[Opening Task material section]
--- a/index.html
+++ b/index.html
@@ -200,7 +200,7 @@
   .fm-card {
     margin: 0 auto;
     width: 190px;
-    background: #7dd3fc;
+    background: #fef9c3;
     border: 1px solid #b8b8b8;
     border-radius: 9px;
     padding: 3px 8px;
[Closing Task material section]
# [Instructions for the task]
Copy the listing above out again in its entirety, exactly as written.

# [Solution for this exercise]
--- a/index.html
+++ b/index.html
@@ -200,7 +200,7 @@
   .fm-card {
     margin: 0 auto;
     width: 190px;
-    background: #7dd3fc;
+    background: #fef9c3;
     border: 1px solid #b8b8b8;
     border-radius: 9px;
     padding: 3px 8px;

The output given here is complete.